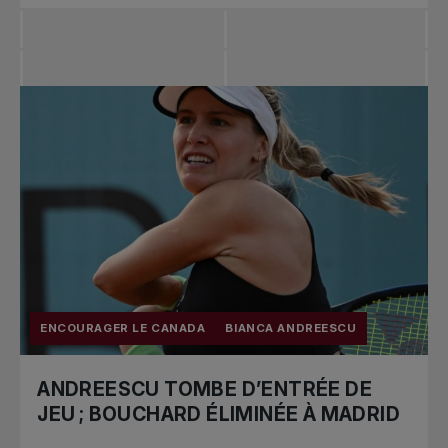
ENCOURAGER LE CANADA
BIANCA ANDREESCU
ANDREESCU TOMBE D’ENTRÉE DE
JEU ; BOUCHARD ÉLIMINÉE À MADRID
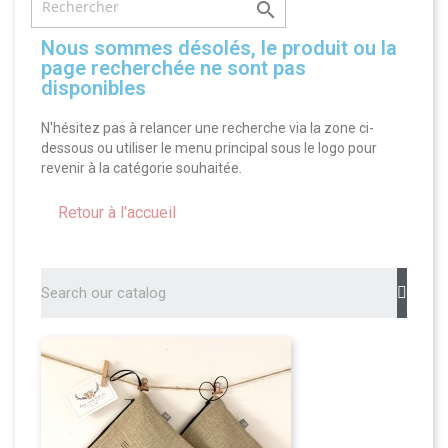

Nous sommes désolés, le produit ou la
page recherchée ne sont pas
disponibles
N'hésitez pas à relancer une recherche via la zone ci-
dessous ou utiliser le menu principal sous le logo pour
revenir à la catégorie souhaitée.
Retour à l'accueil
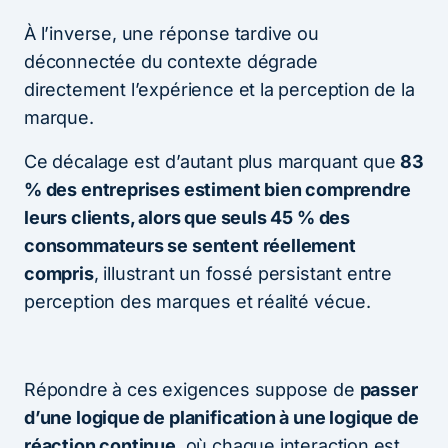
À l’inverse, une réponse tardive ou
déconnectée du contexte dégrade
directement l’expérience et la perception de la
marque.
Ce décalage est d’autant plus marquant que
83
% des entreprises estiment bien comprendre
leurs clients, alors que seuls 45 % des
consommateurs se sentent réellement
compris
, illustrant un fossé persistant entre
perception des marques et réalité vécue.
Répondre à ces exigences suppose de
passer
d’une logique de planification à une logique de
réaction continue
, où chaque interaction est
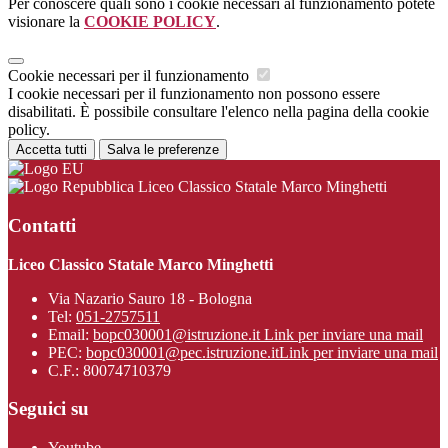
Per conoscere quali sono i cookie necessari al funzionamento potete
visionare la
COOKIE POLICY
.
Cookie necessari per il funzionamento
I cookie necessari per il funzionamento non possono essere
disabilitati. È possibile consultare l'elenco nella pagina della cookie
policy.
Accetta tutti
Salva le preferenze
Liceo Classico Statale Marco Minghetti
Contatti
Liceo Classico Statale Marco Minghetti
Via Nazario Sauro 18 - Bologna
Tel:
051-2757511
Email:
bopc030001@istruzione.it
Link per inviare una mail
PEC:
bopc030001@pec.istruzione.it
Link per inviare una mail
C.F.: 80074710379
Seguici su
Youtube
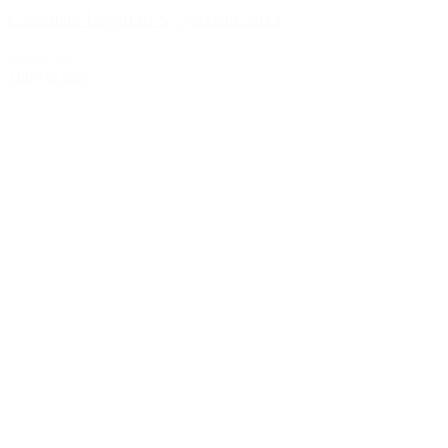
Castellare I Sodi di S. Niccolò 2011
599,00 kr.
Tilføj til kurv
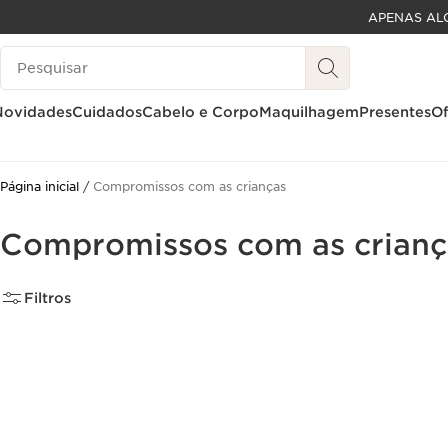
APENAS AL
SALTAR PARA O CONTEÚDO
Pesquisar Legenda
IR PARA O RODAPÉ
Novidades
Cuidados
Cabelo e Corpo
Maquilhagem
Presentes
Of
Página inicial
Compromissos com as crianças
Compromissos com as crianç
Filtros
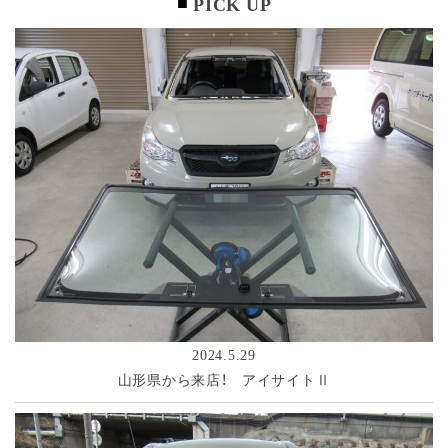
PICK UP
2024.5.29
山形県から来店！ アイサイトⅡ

---

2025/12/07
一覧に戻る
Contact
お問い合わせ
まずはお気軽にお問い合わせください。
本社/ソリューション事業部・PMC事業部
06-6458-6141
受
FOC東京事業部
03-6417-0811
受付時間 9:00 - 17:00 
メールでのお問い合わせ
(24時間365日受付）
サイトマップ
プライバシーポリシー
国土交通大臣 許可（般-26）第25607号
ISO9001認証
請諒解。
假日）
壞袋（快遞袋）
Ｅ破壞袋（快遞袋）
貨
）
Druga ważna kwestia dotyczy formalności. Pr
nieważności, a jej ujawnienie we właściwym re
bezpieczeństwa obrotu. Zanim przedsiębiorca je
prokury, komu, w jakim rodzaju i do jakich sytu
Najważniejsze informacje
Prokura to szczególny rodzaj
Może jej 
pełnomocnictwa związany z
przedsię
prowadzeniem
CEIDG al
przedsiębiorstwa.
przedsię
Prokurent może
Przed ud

■ **What the task requires**:
Reproduce the lines of the records starting at "ENCOURAGER LE CANADA" and ending at "chaque interaction est", switching "logique" to "approche" and leaving everything else unchanged. Leave the pictures out of the answer.

■ **Result of this exercise**:
ENCOURAGER LE CANADA
BIANCA ANDREESCU
ANDREESCU TOMBE D’ENTRÉE DE
JEU ; BOUCHARD ÉLIMINÉE À MADRID

Nous sommes désolés, le produit ou la
page recherchée ne sont pas
disponibles
N'hésitez pas à relancer une recherche via la zone ci-
dessous ou utiliser le menu principal sous le logo pour
revenir à la catégorie souhaitée.
Retour à l'accueil
À l’inverse, une réponse tardive ou
déconnectée du contexte dégrade
directement l’expérience et la perception de la
marque.
Ce décalage est d’autant plus marquant que
83
% des entreprises estiment bien comprendre
leurs clients, alors que seuls 45 % des
consommateurs se sentent réellement
compris
, illustrant un fossé persistant entre
perception des marques et réalité vécue.
Répondre à ces exigences suppose de
passer
d’une approche de planification à une approche de
réaction continue
, où chaque interaction est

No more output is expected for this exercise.